Her second husband was from Marakwet, a mean man who lived in a hut hid inside thickets. He kept countless sheep and as soon as Kabon arrived, he left this duty to her and disappeared for months on end, claiming he was visiting friends who were never identified. Kabon kept tending to the sheep, in a land devoid of people, where she had to mind the elephants and buffaloes that roamed about, and shiver at night as hyenas wailed around her hut, eager to get in and bite on a lamb. Her frustration was immense, and she waited for her father, Chemngar, to pass by so that she could plead to go back to him. Chemngar was a renowned arbiter and his skills were sought all across the Kerio valley, and he was on such a mission in Marakwet when Kabon met him. Seeing how his daughter was living, Chemngar said this could not be and walked with her back to his house.

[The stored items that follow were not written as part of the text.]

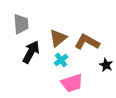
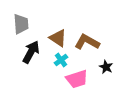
brown triangle: rotated 48 degrees counterclockwise
black star: moved 2 px down
pink trapezoid: moved 5 px right, 4 px up
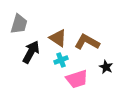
gray trapezoid: moved 2 px left; rotated 20 degrees clockwise
cyan cross: rotated 16 degrees clockwise
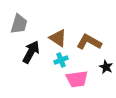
brown L-shape: moved 2 px right
pink trapezoid: rotated 10 degrees clockwise
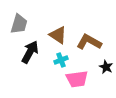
brown triangle: moved 3 px up
black arrow: moved 1 px left
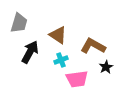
gray trapezoid: moved 1 px up
brown L-shape: moved 4 px right, 4 px down
black star: rotated 16 degrees clockwise
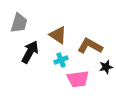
brown L-shape: moved 3 px left
black star: rotated 16 degrees clockwise
pink trapezoid: moved 1 px right
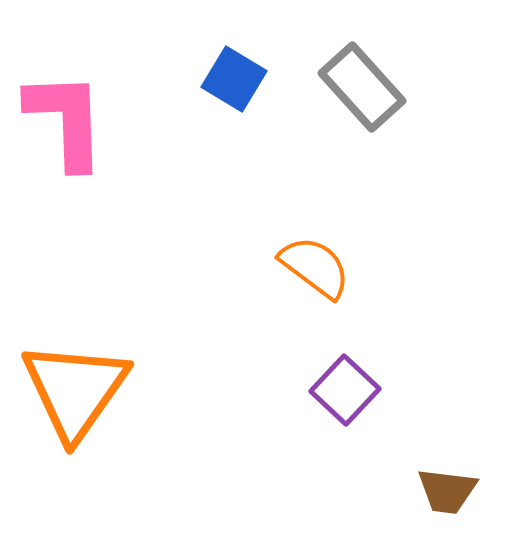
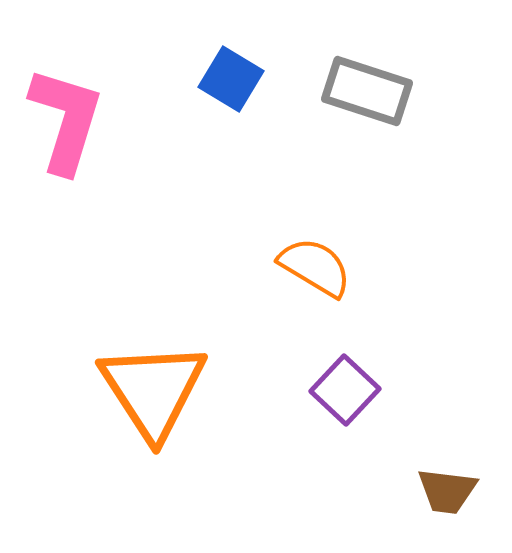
blue square: moved 3 px left
gray rectangle: moved 5 px right, 4 px down; rotated 30 degrees counterclockwise
pink L-shape: rotated 19 degrees clockwise
orange semicircle: rotated 6 degrees counterclockwise
orange triangle: moved 78 px right; rotated 8 degrees counterclockwise
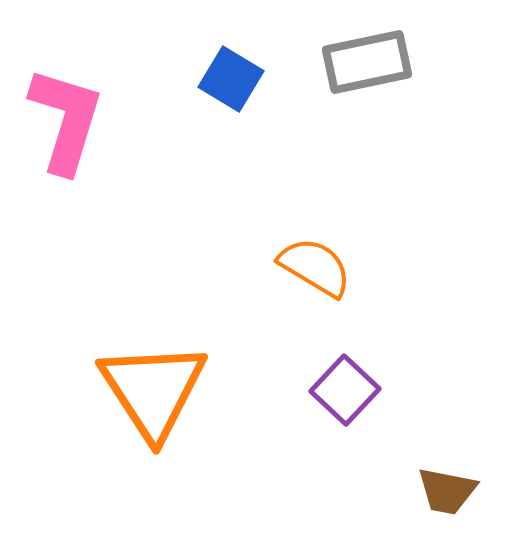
gray rectangle: moved 29 px up; rotated 30 degrees counterclockwise
brown trapezoid: rotated 4 degrees clockwise
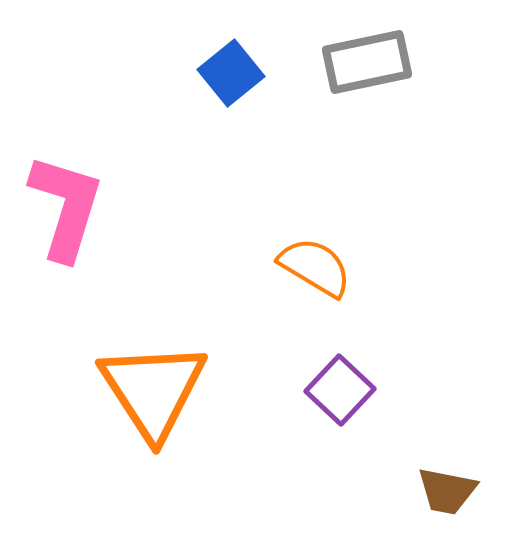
blue square: moved 6 px up; rotated 20 degrees clockwise
pink L-shape: moved 87 px down
purple square: moved 5 px left
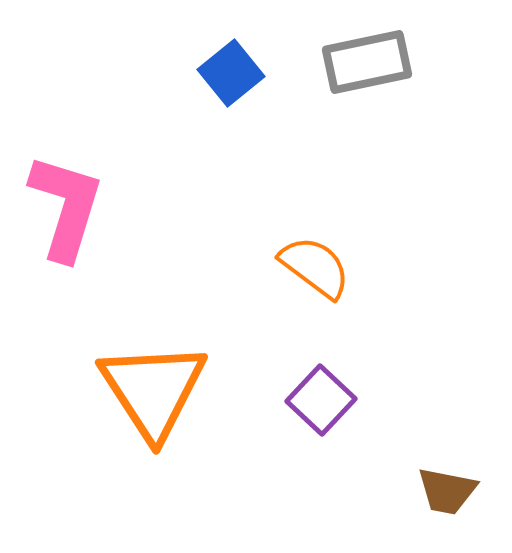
orange semicircle: rotated 6 degrees clockwise
purple square: moved 19 px left, 10 px down
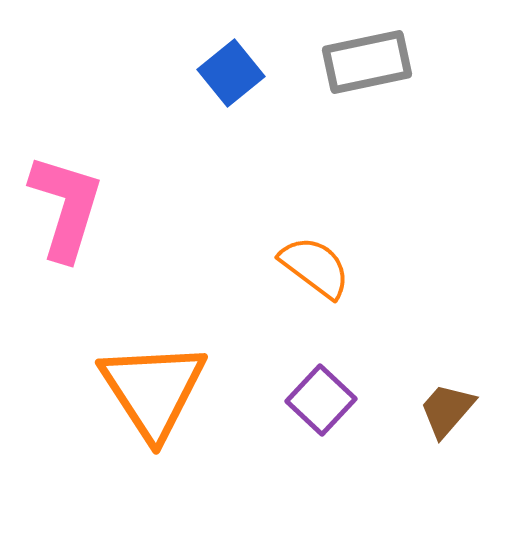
brown trapezoid: moved 81 px up; rotated 120 degrees clockwise
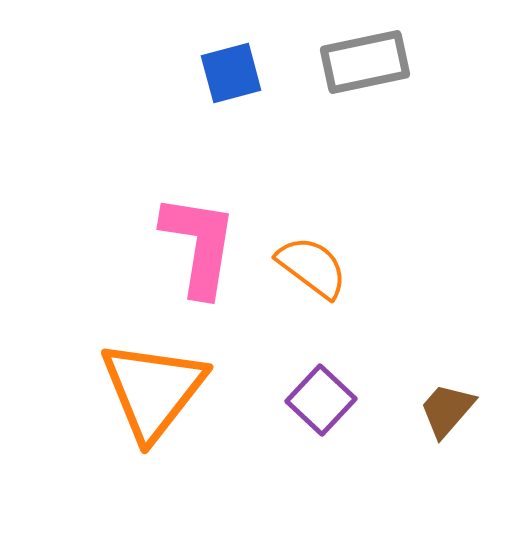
gray rectangle: moved 2 px left
blue square: rotated 24 degrees clockwise
pink L-shape: moved 133 px right, 38 px down; rotated 8 degrees counterclockwise
orange semicircle: moved 3 px left
orange triangle: rotated 11 degrees clockwise
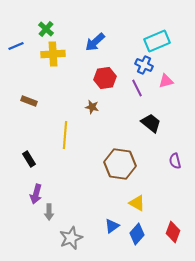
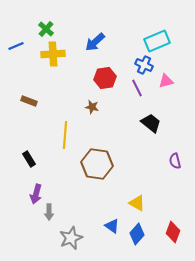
brown hexagon: moved 23 px left
blue triangle: rotated 49 degrees counterclockwise
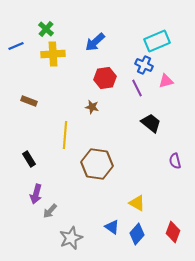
gray arrow: moved 1 px right, 1 px up; rotated 42 degrees clockwise
blue triangle: moved 1 px down
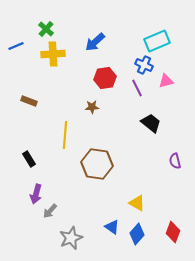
brown star: rotated 16 degrees counterclockwise
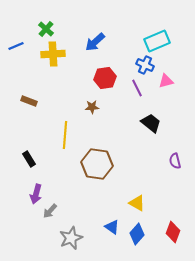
blue cross: moved 1 px right
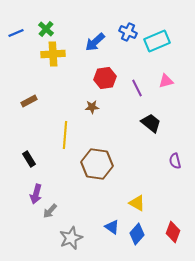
blue line: moved 13 px up
blue cross: moved 17 px left, 33 px up
brown rectangle: rotated 49 degrees counterclockwise
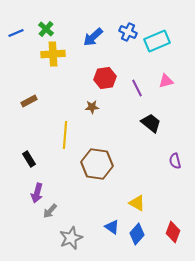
blue arrow: moved 2 px left, 5 px up
purple arrow: moved 1 px right, 1 px up
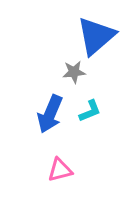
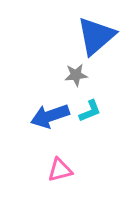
gray star: moved 2 px right, 3 px down
blue arrow: moved 2 px down; rotated 48 degrees clockwise
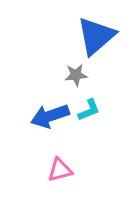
cyan L-shape: moved 1 px left, 1 px up
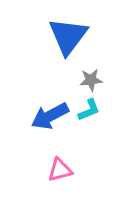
blue triangle: moved 28 px left; rotated 12 degrees counterclockwise
gray star: moved 15 px right, 5 px down
blue arrow: rotated 9 degrees counterclockwise
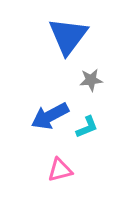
cyan L-shape: moved 2 px left, 17 px down
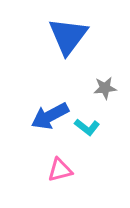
gray star: moved 14 px right, 8 px down
cyan L-shape: rotated 60 degrees clockwise
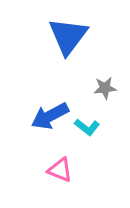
pink triangle: rotated 36 degrees clockwise
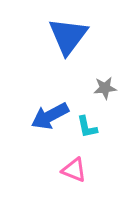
cyan L-shape: rotated 40 degrees clockwise
pink triangle: moved 14 px right
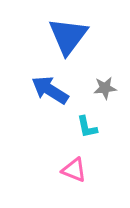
blue arrow: moved 26 px up; rotated 60 degrees clockwise
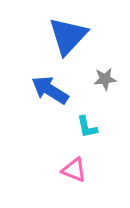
blue triangle: rotated 6 degrees clockwise
gray star: moved 9 px up
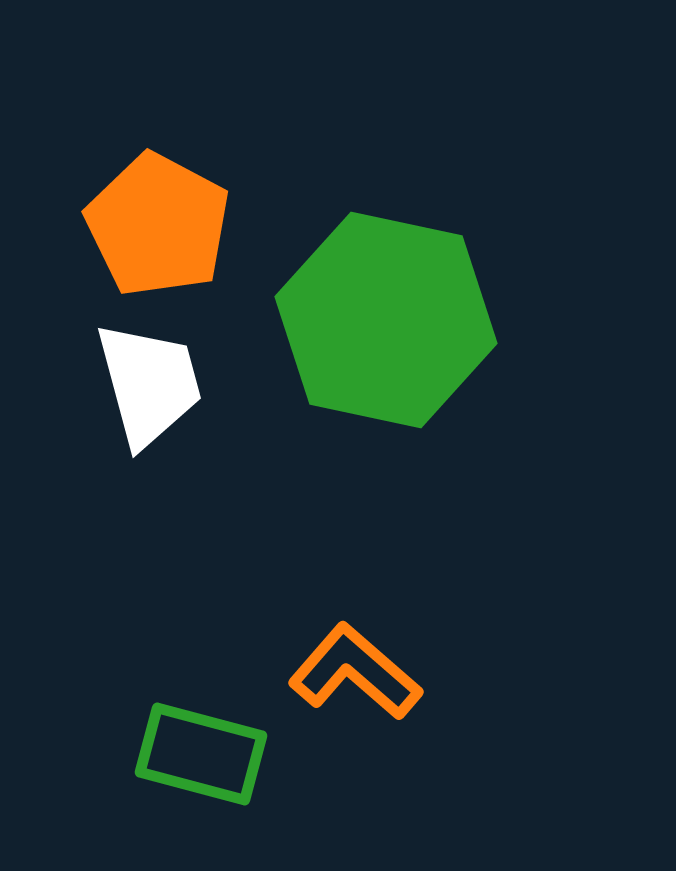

She found her third husband, my great-grandfather, Kipkigey Arap Ayobei, waiting for her back home. Kipkigey’s first wife had left him and their child, and ran off to Nandi. In his loneliness, Kipkigey was glad to start a new life with Kabon. Since he had lost all his livestock to Nandi raids, he moved his young family to Pokot, where he could tend to cattle belonging to Pokot families and be repaid with calves. There, he could also hunt elephants and sell the ivory to Kamba tradesmen who would walk up the Uasin Gishu plateau searching for this.
It was in Pokot that Kabon gave birth to my grandmother Kimoi, who was named Chebelio as a child, because she was born on the day that Kipkigey killed an elephant. By the time their third child, Chebo Kimukony was born, Kipkigey’s calves had grown into a considerable herd and afraid that the Pokot would be envious, he decided to walk back home. But as he trekked down the Uasin Gishu plateau, he marveled at the grassland. There were no trees then in the plateau, just lush grass that could feed cows and when the sun was out, for one to sit on and reflect. New men had come to the land then, white men who rode on horses and went about tilling the land with oxen. Gone were the Karamojong, Maasai and Nandi.
Kipkigey decided to build his home on the plateau and not go down to Kerio valley. And it was here that Kabon’s last child, Toroitich, was born. I met Toroitich as a young child in the 90s. By then she was old and blind, but she giggled with happiness when she touched my hands. She asked me to spit on her white hair so that she could bless me. She rarely met her elder sister’s grandchildren and when she did, it was always a joyful moment for her.